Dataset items

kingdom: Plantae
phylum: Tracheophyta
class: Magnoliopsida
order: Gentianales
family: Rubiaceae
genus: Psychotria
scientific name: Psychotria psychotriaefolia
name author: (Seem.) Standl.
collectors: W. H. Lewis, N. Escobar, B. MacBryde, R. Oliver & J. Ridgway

EXERCISE OBJECTIVE: Reproduce verbatim the lines from the one containing "class: Magnoliopsida" through the end of the entries, including both the first and the last line.

ANSWER TO THE EXERCISE:
class: Magnoliopsida
order: Gentianales
family: Rubiaceae
genus: Psychotria
scientific name: Psychotria psychotriaefolia
name author: (Seem.) Standl.
collectors: W. H. Lewis, N. Escobar, B. MacBryde, R. Oliver & J. Ridgway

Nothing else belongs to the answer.